■ **Text shown**
The 1997 NCAA Division III Men's Ice Hockey Tournament was the culmination of the 1996–97 season, the 14th such tournament in NCAA history. It concluded with Middlebury defeating Wisconsin-Superior in the championship game 3-2. All Quarterfinals matchups were held at home team venues, while all succeeding games were played in Middlebury, Vermont.

The championship marked the third in a row for Middlebury.

Qualifying teams
The following teams qualified for the tournament. There were no automatic bids, however, conference tournament champions were given preferential consideration. No formal seeding was used while quarterfinal matches were arranged so that the road teams would have the shortest possible travel distances.

Format
The tournament featured three rounds of play. In the Quarterfinals, teams played a two-game series where the first team to reach 3 points was declared a winner (2 points for winning a game, 1 point each for tying). If both teams ended up with 2 points after the first two games a 20-minute mini-game used to determine a winner. Mini-game scores are in italics.  Beginning with the Semifinals all games became Single-game eliminations. The winning teams in the semifinals advanced to the National Championship Game with the losers playing in a Third Place game. The teams were seeded according to geographic proximity in the quarterfinals so the visiting team would have the shortest feasible distance to travel.

■ **Problem 1**
Rewrite the paragraph of the tournament text that begins "The tournament featured three rounds of play" as a short bulleted list that keeps its main facts.
■ **Problem 2**
Based on the tournament text, explain how quarterfinal matchups were arranged and why.

■ **Data shown**
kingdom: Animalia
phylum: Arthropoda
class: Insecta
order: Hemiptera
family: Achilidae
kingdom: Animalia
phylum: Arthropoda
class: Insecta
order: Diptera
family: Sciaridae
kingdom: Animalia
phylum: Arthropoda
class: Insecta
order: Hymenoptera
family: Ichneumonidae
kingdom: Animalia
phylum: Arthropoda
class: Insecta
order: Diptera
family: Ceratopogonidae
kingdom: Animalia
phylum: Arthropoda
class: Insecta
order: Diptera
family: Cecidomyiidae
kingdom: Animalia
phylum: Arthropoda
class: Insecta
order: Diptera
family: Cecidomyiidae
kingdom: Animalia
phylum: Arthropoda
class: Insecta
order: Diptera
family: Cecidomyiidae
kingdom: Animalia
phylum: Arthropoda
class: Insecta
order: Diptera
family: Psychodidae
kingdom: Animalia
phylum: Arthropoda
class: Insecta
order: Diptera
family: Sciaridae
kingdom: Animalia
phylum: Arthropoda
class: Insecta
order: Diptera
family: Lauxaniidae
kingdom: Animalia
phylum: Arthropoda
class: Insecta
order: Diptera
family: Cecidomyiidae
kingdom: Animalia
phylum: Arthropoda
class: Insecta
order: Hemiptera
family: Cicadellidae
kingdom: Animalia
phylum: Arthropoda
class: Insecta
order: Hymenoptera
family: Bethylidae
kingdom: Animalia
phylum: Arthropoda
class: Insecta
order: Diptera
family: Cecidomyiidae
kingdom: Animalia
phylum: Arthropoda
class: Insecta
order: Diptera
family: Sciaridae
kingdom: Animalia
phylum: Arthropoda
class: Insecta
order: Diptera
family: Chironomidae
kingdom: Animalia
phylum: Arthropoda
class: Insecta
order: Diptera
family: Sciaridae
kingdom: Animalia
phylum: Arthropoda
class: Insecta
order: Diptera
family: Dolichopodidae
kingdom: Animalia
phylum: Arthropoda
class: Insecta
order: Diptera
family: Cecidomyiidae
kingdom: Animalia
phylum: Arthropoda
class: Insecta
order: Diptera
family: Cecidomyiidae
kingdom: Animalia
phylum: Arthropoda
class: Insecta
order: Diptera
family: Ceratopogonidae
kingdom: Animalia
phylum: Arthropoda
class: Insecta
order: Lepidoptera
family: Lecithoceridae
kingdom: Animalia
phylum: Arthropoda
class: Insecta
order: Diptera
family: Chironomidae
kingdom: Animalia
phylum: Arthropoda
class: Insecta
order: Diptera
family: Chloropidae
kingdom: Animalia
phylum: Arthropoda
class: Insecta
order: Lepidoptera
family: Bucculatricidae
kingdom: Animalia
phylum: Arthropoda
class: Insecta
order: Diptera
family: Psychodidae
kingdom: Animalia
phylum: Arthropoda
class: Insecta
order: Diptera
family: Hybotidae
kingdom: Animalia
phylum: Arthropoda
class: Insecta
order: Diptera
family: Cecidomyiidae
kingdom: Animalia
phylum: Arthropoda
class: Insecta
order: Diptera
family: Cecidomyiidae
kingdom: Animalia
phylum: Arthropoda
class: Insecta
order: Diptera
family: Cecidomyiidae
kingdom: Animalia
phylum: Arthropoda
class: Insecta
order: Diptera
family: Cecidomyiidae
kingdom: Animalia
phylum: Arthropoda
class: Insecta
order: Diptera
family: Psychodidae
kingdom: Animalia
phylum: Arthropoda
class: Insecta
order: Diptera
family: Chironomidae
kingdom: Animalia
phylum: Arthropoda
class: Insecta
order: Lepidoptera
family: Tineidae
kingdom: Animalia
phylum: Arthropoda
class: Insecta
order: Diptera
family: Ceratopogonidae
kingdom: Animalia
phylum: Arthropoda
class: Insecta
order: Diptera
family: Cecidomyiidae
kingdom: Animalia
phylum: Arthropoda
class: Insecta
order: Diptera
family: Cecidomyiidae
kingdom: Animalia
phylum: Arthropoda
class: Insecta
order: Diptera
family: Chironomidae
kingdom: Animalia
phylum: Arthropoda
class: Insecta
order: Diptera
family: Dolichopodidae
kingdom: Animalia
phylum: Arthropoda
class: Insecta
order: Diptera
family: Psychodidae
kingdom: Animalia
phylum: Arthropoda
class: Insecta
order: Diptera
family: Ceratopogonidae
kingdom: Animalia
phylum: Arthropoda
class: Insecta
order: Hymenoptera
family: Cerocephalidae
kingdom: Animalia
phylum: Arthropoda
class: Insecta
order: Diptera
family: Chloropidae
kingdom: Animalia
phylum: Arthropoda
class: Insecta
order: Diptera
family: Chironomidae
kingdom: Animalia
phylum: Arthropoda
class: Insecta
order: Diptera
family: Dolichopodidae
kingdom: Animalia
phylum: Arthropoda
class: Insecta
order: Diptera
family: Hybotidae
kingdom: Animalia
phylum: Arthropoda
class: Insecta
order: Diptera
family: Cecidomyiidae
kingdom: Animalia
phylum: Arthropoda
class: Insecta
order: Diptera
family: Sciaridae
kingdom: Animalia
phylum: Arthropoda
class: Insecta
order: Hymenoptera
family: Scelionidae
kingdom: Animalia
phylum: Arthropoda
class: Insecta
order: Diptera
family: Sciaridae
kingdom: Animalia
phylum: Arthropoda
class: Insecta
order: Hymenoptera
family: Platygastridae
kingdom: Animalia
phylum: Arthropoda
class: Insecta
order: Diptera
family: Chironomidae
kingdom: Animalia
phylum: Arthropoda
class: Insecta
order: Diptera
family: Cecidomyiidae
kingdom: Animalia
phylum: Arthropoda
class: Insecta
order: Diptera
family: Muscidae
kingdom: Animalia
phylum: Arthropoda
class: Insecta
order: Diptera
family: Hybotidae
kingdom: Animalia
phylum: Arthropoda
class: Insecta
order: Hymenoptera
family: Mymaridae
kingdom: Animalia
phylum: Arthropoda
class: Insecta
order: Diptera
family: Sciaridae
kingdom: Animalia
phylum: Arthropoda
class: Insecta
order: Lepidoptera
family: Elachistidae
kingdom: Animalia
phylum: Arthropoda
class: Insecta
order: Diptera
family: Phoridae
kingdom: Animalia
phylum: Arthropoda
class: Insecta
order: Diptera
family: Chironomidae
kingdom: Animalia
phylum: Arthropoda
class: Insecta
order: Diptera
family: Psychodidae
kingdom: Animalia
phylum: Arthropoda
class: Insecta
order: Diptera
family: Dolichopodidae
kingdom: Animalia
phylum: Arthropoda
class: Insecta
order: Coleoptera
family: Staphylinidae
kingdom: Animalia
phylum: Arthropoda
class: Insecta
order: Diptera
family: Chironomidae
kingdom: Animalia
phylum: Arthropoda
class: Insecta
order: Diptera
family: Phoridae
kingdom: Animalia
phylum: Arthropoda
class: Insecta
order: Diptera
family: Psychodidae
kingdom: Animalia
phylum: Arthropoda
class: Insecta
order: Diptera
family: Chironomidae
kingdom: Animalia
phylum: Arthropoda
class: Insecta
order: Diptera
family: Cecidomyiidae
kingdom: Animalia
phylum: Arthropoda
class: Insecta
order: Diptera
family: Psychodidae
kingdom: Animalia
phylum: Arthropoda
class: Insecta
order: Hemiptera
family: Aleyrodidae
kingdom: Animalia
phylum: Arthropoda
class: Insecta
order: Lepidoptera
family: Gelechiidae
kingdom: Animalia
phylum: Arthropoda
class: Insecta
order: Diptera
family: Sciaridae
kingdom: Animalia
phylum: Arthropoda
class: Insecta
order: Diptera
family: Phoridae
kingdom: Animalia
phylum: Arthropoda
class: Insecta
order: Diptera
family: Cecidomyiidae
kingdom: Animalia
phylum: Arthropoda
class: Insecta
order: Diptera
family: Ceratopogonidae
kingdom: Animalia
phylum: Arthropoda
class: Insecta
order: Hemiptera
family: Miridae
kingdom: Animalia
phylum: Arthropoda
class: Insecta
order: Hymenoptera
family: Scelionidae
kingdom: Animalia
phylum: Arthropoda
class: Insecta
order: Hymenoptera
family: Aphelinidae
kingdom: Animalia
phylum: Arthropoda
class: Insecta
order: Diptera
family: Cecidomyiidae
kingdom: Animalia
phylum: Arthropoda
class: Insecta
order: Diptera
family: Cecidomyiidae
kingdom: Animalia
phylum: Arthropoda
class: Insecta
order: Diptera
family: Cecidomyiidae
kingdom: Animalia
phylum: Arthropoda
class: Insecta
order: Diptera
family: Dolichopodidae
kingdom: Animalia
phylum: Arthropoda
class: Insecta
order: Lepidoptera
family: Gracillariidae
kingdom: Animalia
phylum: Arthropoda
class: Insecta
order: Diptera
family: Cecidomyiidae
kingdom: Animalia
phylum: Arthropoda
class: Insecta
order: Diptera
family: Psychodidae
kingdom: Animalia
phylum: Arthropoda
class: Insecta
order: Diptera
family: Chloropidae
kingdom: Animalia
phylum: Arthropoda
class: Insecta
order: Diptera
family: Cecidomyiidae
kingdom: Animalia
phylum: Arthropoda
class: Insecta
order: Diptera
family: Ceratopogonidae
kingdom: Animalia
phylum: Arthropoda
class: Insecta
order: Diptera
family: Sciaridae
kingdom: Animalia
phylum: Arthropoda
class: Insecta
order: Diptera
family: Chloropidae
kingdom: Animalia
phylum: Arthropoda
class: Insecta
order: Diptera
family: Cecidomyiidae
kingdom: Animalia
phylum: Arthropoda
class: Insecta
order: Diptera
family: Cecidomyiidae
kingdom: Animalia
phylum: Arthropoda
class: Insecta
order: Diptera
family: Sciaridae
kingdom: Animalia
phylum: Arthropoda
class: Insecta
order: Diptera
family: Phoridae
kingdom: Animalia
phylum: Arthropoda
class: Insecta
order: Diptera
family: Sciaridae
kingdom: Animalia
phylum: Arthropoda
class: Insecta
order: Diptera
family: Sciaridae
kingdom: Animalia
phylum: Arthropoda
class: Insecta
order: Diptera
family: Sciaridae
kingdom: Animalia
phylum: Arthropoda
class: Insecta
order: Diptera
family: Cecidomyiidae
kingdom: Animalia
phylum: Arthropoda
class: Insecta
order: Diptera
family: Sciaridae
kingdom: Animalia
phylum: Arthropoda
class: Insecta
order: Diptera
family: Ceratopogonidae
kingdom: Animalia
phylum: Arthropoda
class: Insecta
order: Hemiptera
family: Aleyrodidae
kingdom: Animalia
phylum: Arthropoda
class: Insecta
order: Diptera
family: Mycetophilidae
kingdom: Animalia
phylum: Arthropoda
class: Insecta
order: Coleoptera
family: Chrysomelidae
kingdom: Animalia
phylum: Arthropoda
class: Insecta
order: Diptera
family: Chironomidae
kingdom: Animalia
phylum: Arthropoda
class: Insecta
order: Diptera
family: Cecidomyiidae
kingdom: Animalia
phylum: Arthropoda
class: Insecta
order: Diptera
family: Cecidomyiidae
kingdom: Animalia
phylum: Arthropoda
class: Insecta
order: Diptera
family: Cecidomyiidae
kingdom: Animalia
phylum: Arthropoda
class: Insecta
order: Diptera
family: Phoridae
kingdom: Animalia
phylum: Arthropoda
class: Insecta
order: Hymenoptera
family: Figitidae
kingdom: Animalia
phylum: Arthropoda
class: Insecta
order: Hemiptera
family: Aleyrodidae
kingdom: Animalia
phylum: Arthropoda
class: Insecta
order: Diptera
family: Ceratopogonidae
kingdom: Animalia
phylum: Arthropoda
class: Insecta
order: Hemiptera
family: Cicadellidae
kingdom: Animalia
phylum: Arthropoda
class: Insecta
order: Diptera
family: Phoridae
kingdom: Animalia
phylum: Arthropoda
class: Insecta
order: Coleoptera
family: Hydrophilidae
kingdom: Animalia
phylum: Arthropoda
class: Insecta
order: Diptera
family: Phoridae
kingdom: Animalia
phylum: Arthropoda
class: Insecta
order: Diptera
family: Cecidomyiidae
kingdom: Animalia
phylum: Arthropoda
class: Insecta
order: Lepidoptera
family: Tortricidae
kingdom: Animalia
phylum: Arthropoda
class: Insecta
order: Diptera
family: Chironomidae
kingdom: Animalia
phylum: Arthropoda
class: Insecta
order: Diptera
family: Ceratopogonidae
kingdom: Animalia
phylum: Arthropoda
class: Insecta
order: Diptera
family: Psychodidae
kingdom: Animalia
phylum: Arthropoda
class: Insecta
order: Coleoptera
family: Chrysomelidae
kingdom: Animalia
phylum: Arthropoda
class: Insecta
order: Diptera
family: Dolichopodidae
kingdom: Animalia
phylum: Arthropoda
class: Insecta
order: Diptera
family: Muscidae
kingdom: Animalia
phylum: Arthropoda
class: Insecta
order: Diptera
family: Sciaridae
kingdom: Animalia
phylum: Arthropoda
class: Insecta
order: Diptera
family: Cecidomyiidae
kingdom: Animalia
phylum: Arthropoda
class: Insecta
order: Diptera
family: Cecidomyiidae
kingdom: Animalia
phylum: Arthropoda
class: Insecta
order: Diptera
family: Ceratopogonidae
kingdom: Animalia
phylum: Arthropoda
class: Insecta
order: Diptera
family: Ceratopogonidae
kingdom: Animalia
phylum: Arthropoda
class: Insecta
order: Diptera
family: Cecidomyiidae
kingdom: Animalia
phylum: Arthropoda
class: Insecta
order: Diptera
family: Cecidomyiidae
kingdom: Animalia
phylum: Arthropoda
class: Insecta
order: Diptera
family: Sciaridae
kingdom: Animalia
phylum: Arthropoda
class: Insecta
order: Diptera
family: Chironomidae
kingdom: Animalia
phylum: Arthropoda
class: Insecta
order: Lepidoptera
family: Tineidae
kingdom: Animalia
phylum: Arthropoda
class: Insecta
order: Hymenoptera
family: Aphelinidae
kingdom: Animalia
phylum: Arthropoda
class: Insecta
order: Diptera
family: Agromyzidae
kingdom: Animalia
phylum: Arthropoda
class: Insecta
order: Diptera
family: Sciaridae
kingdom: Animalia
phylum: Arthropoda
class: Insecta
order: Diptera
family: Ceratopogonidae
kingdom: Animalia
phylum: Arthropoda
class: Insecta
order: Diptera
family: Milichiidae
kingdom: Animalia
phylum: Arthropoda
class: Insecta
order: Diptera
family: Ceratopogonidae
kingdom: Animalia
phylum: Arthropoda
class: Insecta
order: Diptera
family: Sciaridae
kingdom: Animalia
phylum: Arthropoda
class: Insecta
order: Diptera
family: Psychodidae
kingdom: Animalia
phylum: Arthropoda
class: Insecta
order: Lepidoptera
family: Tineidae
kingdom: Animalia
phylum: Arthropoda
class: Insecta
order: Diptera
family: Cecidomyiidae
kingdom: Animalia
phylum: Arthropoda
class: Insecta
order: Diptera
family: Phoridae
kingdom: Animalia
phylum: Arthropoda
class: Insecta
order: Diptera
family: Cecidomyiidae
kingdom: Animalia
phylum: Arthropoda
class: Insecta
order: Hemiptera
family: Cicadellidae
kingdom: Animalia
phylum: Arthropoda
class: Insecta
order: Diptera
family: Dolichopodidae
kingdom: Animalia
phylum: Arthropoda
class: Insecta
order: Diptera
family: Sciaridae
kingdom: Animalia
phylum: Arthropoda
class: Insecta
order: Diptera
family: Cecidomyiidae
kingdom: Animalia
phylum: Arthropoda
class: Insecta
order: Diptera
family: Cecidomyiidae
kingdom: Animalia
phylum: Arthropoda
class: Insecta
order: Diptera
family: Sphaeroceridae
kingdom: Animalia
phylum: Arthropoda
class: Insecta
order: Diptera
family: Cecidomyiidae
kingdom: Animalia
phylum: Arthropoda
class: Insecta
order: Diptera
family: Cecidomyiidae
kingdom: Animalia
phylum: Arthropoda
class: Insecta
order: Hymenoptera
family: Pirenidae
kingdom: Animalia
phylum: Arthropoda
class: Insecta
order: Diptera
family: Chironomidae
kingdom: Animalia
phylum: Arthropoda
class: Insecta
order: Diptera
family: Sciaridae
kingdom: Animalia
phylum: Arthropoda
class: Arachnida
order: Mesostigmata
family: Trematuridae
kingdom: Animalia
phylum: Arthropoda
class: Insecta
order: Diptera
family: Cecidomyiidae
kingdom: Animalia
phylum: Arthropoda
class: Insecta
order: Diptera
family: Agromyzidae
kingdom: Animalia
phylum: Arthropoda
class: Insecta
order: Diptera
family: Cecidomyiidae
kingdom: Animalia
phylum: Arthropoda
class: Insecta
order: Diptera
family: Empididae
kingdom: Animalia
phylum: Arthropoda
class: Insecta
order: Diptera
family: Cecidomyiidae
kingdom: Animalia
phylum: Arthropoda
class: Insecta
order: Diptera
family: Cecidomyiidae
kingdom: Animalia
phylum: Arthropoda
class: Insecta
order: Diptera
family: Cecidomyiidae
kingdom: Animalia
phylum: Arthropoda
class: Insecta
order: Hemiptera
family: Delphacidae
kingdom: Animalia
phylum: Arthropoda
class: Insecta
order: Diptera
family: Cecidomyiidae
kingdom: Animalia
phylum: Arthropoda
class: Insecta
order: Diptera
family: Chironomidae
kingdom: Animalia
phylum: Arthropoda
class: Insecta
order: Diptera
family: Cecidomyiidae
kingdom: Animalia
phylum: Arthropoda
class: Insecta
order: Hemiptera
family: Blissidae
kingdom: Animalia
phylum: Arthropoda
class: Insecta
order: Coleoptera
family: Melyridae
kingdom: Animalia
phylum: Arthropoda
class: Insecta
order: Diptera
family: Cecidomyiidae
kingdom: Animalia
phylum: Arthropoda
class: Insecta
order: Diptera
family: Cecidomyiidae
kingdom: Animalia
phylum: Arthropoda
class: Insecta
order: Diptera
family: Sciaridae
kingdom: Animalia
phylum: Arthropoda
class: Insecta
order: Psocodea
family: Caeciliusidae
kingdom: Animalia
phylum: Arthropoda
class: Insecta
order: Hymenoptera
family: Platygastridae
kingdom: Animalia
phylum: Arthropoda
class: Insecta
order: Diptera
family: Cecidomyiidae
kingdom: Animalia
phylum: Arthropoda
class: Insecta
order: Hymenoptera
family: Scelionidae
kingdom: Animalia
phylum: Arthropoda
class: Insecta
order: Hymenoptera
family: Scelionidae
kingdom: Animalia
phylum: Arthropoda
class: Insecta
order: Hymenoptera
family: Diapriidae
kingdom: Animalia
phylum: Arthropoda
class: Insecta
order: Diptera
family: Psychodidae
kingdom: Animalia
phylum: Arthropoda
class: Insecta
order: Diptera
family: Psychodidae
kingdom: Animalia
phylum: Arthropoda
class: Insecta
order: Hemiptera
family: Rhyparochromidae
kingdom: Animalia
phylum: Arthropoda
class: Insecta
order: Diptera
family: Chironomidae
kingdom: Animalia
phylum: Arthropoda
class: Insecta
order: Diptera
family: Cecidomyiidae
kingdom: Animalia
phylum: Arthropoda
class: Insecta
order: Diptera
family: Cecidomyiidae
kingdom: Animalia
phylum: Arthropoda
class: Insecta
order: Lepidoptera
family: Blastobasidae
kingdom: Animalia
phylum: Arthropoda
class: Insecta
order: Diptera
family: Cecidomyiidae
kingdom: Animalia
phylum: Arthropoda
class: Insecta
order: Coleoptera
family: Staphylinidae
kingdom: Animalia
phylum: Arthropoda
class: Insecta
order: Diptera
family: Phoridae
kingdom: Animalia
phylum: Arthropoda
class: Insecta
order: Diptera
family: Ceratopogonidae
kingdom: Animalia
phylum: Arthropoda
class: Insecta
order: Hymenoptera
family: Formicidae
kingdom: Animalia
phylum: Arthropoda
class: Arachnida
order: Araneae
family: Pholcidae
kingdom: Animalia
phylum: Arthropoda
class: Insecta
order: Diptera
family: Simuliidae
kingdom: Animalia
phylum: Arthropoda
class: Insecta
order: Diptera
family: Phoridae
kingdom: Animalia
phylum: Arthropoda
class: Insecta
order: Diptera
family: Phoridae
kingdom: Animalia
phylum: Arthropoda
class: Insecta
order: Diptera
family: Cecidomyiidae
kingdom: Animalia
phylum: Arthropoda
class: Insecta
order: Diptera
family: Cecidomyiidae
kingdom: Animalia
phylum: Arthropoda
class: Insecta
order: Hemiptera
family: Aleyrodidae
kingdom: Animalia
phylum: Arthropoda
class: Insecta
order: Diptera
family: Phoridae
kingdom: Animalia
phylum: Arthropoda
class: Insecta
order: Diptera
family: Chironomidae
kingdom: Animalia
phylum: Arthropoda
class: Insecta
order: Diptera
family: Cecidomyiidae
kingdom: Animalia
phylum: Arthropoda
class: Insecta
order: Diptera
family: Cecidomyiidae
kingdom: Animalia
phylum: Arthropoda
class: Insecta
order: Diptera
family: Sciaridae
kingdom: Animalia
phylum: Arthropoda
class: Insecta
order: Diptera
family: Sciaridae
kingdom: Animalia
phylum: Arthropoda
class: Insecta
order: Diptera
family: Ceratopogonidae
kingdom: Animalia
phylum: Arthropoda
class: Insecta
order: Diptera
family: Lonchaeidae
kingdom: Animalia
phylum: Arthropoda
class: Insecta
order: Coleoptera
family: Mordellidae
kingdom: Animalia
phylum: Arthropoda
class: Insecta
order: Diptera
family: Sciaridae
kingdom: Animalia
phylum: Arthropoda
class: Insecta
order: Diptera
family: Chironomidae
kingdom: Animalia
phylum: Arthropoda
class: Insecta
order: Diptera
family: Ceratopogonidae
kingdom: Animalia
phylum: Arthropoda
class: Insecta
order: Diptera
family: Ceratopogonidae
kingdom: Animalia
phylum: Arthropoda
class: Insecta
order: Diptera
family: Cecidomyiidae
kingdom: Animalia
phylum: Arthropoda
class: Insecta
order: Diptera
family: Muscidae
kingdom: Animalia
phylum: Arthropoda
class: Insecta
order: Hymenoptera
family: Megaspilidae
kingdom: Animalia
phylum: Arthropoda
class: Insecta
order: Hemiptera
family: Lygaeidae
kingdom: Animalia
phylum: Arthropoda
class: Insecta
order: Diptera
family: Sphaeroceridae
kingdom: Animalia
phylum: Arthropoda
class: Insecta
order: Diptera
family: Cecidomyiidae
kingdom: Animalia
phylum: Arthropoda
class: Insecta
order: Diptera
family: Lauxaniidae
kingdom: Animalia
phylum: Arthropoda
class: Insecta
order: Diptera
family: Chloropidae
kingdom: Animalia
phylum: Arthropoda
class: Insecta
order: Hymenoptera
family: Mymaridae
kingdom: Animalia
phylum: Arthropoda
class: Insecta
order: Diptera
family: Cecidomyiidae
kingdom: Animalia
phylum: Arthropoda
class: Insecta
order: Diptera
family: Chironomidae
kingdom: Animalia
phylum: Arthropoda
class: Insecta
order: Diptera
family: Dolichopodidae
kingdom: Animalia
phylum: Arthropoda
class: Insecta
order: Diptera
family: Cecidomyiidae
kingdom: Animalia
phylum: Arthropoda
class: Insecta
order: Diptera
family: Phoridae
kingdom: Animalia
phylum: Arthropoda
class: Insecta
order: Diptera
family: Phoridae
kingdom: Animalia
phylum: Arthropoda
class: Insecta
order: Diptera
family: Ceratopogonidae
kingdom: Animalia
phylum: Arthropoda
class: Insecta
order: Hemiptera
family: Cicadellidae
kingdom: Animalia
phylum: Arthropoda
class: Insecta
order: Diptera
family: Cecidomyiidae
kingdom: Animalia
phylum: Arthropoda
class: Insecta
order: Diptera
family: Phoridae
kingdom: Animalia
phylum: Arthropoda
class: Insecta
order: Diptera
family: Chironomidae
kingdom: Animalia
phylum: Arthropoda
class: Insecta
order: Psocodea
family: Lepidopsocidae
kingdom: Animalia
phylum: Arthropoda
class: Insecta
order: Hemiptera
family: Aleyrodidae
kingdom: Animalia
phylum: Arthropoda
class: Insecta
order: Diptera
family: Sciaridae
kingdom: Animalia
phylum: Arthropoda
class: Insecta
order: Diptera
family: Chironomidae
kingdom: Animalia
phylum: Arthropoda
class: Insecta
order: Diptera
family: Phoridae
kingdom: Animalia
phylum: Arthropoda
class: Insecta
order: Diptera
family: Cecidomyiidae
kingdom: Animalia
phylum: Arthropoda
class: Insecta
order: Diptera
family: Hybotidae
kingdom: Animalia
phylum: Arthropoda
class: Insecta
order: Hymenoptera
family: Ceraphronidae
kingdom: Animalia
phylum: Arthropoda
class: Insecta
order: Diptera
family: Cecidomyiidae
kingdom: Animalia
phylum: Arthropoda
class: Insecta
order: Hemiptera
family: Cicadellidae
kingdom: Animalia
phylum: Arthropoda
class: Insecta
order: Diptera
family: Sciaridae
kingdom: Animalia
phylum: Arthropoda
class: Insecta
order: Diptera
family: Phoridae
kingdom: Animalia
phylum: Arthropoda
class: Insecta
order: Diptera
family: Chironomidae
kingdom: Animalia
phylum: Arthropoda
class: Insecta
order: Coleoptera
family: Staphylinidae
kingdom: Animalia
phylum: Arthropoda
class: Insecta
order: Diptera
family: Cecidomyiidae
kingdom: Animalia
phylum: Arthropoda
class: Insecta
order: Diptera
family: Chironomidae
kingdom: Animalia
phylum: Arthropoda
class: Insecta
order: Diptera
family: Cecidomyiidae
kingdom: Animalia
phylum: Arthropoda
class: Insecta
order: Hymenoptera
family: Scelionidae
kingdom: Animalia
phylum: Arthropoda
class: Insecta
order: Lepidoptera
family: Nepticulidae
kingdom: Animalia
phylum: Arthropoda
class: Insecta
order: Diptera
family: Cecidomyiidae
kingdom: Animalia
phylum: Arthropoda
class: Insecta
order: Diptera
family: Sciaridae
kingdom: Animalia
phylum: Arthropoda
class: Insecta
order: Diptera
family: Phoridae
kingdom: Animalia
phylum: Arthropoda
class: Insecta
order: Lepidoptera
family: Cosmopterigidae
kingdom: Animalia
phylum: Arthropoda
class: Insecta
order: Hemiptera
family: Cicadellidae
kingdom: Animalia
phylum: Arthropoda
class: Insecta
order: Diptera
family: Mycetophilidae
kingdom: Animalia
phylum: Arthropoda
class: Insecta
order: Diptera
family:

■ **Exercise answer 1**
- Three rounds of play.
- Quarterfinals: two-game series. The first team to reach 3 points won, with 2 points for a win and 1 point each for a tie.
- If both teams had 2 points after two games, a 20-minute mini-game decided the winner.
- From the semifinals on, every game was a single-game elimination.
- Semifinal winners advanced to the National Championship Game, and semifinal losers played a Third Place game.
- Quarterfinal pairings were based on geographic proximity so visiting teams traveled the shortest feasible distance.

■ **Exercise answer 2**
Quarterfinal matchups were set by geographic proximity, without formal seeding. This arrangement gave the road teams the shortest possible travel distances.